(Data excerpts)
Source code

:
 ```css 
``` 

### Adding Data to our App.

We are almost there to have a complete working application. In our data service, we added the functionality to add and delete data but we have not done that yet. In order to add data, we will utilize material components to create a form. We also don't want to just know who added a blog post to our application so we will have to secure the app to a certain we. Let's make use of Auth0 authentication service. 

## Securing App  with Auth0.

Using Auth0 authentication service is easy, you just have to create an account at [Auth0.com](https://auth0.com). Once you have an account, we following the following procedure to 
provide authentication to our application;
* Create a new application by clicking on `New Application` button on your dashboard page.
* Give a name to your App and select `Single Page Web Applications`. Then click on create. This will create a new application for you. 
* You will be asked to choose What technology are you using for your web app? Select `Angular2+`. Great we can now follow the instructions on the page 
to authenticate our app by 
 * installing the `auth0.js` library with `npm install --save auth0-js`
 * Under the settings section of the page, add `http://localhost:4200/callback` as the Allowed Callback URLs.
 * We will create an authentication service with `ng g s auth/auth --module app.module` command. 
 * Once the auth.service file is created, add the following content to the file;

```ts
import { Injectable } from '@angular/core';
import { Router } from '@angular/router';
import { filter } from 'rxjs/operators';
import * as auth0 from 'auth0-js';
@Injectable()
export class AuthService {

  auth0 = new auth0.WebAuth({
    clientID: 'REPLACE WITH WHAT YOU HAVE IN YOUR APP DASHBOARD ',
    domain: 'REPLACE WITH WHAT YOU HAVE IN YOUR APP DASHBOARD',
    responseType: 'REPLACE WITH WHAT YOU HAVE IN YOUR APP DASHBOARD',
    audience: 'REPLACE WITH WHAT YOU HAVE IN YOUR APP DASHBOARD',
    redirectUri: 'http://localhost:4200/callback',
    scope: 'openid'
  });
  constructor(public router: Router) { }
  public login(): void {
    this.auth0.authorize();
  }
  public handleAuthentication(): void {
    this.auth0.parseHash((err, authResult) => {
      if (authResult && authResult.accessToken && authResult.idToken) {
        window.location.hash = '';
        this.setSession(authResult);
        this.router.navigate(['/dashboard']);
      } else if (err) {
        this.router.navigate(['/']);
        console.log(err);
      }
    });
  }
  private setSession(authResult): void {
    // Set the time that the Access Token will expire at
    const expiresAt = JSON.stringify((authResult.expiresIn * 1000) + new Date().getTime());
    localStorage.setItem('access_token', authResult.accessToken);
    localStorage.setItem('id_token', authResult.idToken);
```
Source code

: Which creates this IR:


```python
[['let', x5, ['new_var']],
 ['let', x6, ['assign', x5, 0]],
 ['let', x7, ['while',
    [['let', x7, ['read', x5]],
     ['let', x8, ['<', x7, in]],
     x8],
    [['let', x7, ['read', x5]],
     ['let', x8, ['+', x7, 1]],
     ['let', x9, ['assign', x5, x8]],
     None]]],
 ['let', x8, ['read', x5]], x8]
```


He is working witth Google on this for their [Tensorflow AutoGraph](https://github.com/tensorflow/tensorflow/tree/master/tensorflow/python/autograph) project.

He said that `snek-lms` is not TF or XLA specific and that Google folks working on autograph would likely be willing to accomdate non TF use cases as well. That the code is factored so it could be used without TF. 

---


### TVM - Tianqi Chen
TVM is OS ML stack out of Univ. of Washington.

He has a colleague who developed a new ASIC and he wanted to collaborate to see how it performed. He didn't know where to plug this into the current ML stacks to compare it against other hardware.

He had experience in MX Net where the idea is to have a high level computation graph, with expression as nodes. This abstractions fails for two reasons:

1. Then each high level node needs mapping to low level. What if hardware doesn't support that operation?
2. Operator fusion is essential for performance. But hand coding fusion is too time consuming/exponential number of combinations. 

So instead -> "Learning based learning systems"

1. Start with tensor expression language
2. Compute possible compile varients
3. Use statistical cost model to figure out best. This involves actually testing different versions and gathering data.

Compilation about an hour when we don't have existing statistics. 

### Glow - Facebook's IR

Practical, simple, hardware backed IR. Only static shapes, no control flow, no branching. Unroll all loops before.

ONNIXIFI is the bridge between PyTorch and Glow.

→ **What the exercise asks**:
Read through the entries and copy every line that includes "setItem".

→ **Answer to the problem**:
    localStorage.setItem('access_token', authResult.accessToken);
    localStorage.setItem('id_token', authResult.idToken);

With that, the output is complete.